[Transcribed page text]

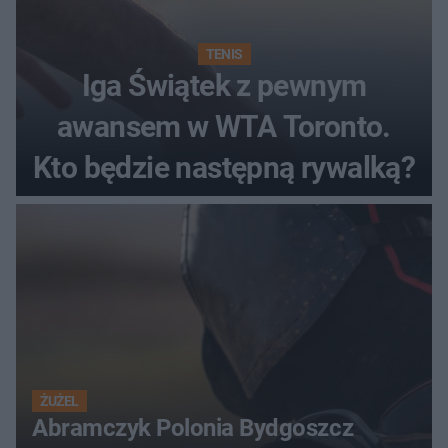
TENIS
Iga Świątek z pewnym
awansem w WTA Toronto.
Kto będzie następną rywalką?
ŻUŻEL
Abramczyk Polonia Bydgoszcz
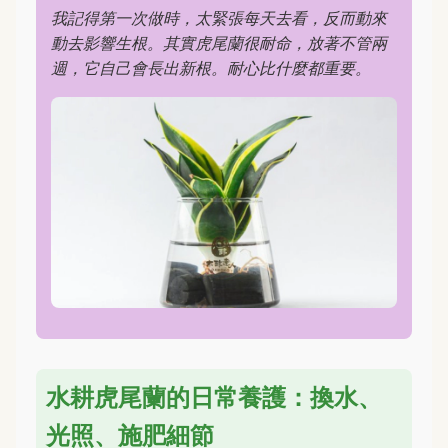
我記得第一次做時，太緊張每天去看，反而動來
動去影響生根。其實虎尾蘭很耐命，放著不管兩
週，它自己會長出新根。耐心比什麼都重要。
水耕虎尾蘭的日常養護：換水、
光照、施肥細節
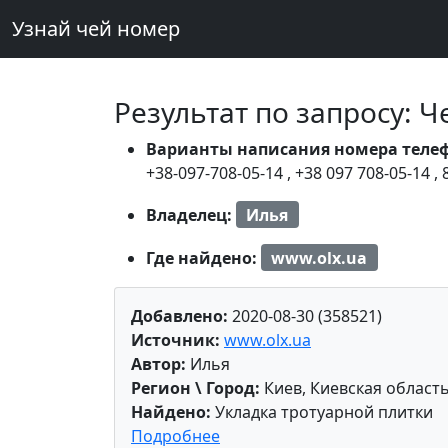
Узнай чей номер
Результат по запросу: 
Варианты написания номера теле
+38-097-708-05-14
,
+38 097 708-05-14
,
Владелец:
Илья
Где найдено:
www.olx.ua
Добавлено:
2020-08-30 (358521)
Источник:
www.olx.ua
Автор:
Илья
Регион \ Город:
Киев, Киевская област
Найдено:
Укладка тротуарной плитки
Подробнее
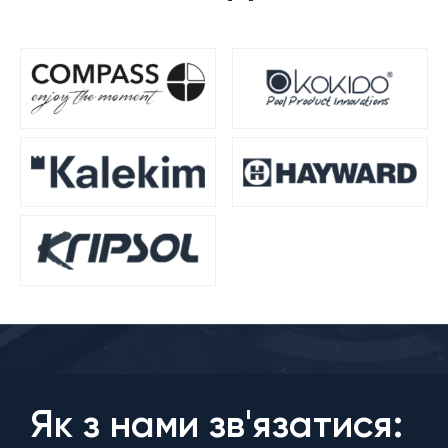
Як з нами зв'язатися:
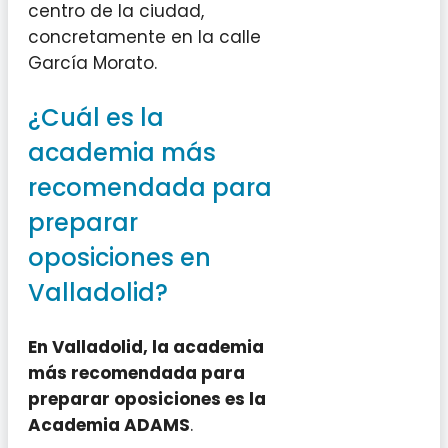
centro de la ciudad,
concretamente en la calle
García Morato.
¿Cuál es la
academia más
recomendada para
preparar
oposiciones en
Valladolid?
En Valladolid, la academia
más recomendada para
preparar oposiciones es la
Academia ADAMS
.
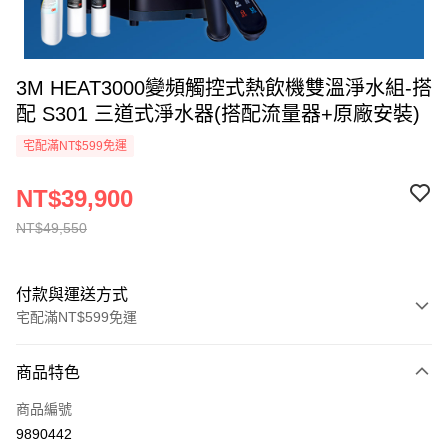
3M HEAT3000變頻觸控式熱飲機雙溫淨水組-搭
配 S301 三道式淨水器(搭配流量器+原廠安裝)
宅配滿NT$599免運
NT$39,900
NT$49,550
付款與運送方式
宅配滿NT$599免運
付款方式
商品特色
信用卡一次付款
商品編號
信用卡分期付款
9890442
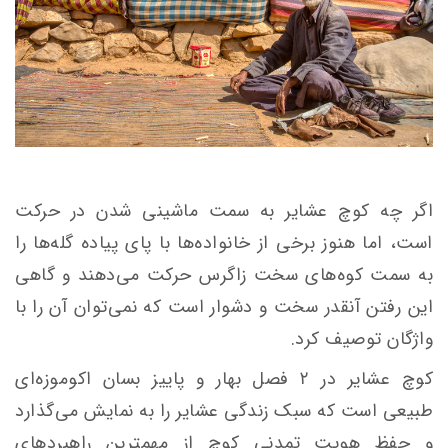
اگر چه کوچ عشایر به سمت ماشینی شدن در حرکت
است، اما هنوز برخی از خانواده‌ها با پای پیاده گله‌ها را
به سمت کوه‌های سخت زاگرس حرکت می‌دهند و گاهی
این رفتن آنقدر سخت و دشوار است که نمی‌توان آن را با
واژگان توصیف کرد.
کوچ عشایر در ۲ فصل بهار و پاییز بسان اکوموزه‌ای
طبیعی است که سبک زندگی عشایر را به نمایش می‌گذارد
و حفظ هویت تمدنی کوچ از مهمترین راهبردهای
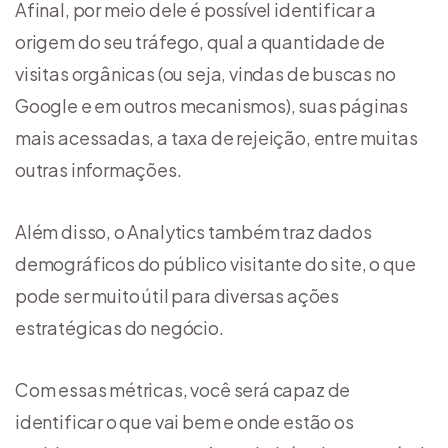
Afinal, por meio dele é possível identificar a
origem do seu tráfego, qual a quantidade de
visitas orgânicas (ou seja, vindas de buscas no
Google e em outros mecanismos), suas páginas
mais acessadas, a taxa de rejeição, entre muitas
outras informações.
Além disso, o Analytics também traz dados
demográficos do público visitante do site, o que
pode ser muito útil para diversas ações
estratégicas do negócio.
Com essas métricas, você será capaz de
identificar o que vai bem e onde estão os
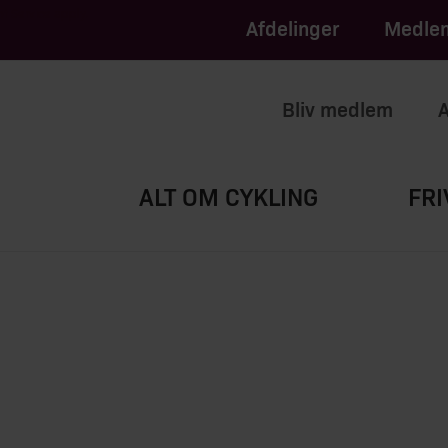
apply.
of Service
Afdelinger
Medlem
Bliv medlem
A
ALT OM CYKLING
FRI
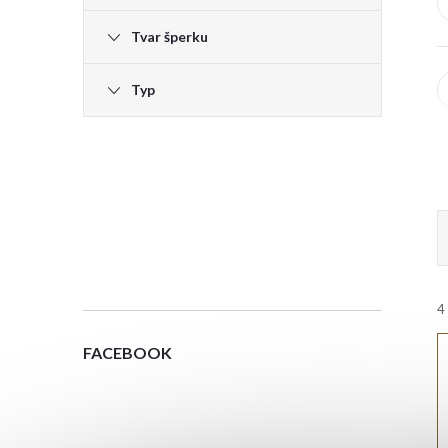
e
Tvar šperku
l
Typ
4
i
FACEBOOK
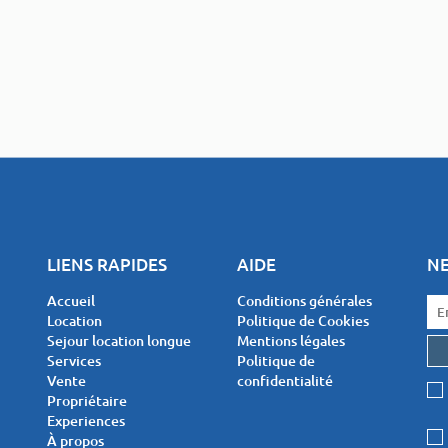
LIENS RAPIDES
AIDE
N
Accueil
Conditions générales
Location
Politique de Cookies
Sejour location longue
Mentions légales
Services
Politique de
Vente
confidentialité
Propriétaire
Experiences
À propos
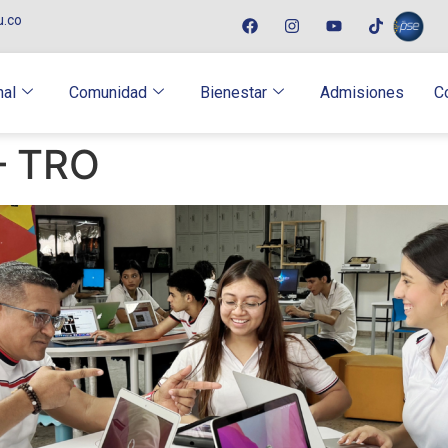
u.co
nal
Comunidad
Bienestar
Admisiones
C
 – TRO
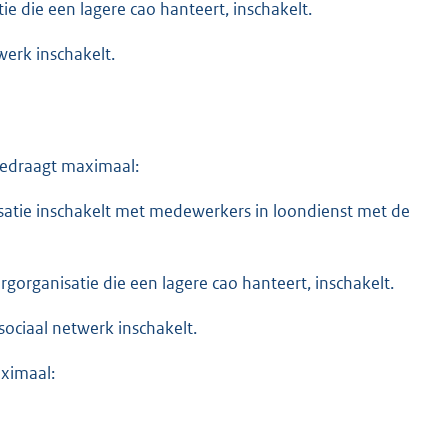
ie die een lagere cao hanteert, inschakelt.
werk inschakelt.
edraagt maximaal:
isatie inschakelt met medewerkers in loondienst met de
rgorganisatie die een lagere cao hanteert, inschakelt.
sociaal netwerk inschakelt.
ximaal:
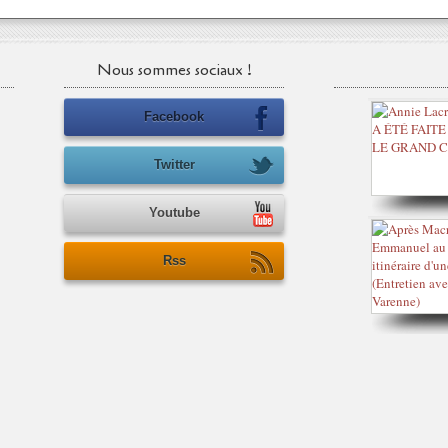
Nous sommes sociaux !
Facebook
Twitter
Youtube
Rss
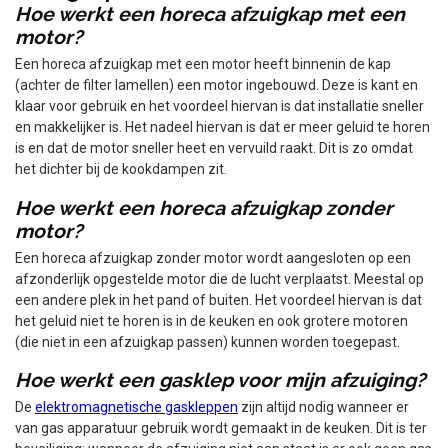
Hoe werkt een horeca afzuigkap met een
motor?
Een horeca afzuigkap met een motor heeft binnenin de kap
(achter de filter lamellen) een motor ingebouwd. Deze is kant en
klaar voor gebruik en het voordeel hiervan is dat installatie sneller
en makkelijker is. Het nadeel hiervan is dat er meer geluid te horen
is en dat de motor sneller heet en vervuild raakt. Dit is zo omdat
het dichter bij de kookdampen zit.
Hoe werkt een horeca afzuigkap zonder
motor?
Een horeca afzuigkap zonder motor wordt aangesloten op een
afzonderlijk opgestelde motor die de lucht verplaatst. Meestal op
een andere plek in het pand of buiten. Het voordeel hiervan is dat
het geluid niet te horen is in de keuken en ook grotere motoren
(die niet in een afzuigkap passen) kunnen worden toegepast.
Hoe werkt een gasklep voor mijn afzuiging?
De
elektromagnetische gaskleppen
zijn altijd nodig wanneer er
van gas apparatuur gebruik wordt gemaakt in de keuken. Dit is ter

Work order:
Please reproduce the transcribed text from all the rows above word for word, leaving out the picture lines.

Answer space:
TENIS
Iga Świątek z pewnym
awansem w WTA Toronto.
Kto będzie następną rywalką?
ŻUŻEL
Abramczyk Polonia Bydgoszcz
我記得第一次做時，太緊張每天去看，反而動來
動去影響生根。其實虎尾蘭很耐命，放著不管兩
週，它自己會長出新根。耐心比什麼都重要。
水耕虎尾蘭的日常養護：換水、
光照、施肥細節
Узнай чей номер
Результат по запросу: 
Варианты написания номера теле
+38-097-708-05-14
,
+38 097 708-05-14
,
Владелец:
Илья
Где найдено:
www.olx.ua
Добавлено:
2020-08-30 (358521)
Источник:
www.olx.ua
Автор:
Илья
Регион \ Город:
Киев, Киевская област
Найдено:
Укладка тротуарной плитки
Подробнее
Як з нами зв'язатися:
centro de la ciudad,
concretamente en la calle
García Morato.
¿Cuál es la
academia más
recomendada para
preparar
oposiciones en
Valladolid?
En Valladolid, la academia
más recomendada para
preparar oposiciones es la
Academia ADAMS
.
3M HEAT3000變頻觸控式熱飲機雙溫淨水組-搭
配 S301 三道式淨水器(搭配流量器+原廠安裝)
宅配滿NT$599免運
NT$39,900
NT$49,550
付款與運送方式
宅配滿NT$599免運
付款方式
商品特色
信用卡一次付款
商品編號
信用卡分期付款
9890442
اگر چه کوچ عشایر به سمت ماشینی شدن در حرکت
است، اما هنوز برخی از خانواده‌ها با پای پیاده گله‌ها را
به سمت کوه‌های سخت زاگرس حرکت می‌دهند و گاهی
این رفتن آنقدر سخت و دشوار است که نمی‌توان آن را با
واژگان توصیف کرد.
کوچ عشایر در ۲ فصل بهار و پاییز بسان اکوموزه‌ای
طبیعی است که سبک زندگی عشایر را به نمایش می‌گذارد
و حفظ هویت تمدنی کوچ از مهمترین راهبردهای
Afinal, por meio dele é possível identificar a
origem do seu tráfego, qual a quantidade de
visitas orgânicas (ou seja, vindas de buscas no
Google e em outros mecanismos), suas páginas
mais acessadas, a taxa de rejeição, entre muitas
outras informações.
Além disso, o Analytics também traz dados
demográficos do público visitante do site, o que
pode ser muito útil para diversas ações
estratégicas do negócio.
Com essas métricas, você será capaz de
identificar o que vai bem e onde estão os
apply.
of Service
Afdelinger
Medlem
Bliv medlem
A
ALT OM CYKLING
FRI
e
Tvar šperku
l
Typ
4
i
FACEBOOK
LIENS RAPIDES
AIDE
N
Accueil
Conditions générales
Location
Politique de Cookies
Sejour location longue
Mentions légales
Services
Politique de
Vente
confidentialité
Propriétaire
Experiences
À propos
u.co
nal
Comunidad
Bienestar
Admisiones
C
 – TRO
ie die een lagere cao hanteert, inschakelt.
werk inschakelt.
edraagt maximaal:
isatie inschakelt met medewerkers in loondienst met de
rgorganisatie die een lagere cao hanteert, inschakelt.
sociaal netwerk inschakelt.
ximaal:
Nous sommes sociaux !
Facebook
Twitter
Youtube
Rss
Hoe werkt een horeca afzuigkap met een
motor?
Een horeca afzuigkap met een motor heeft binnenin de kap
(achter de filter lamellen) een motor ingebouwd. Deze is kant en
klaar voor gebruik en het voordeel hiervan is dat installatie sneller
en makkelijker is. Het nadeel hiervan is dat er meer geluid te horen
is en dat de motor sneller heet en vervuild raakt. Dit is zo omdat
het dichter bij de kookdampen zit.
Hoe werkt een horeca afzuigkap zonder
motor?
Een horeca afzuigkap zonder motor wordt aangesloten op een
afzonderlijk opgestelde motor die de lucht verplaatst. Meestal op
een andere plek in het pand of buiten. Het voordeel hiervan is dat
het geluid niet te horen is in de keuken en ook grotere motoren
(die niet in een afzuigkap passen) kunnen worden toegepast.
Hoe werkt een gasklep voor mijn afzuiging?
De
elektromagnetische gaskleppen
zijn altijd nodig wanneer er
van gas apparatuur gebruik wordt gemaakt in de keuken. Dit is ter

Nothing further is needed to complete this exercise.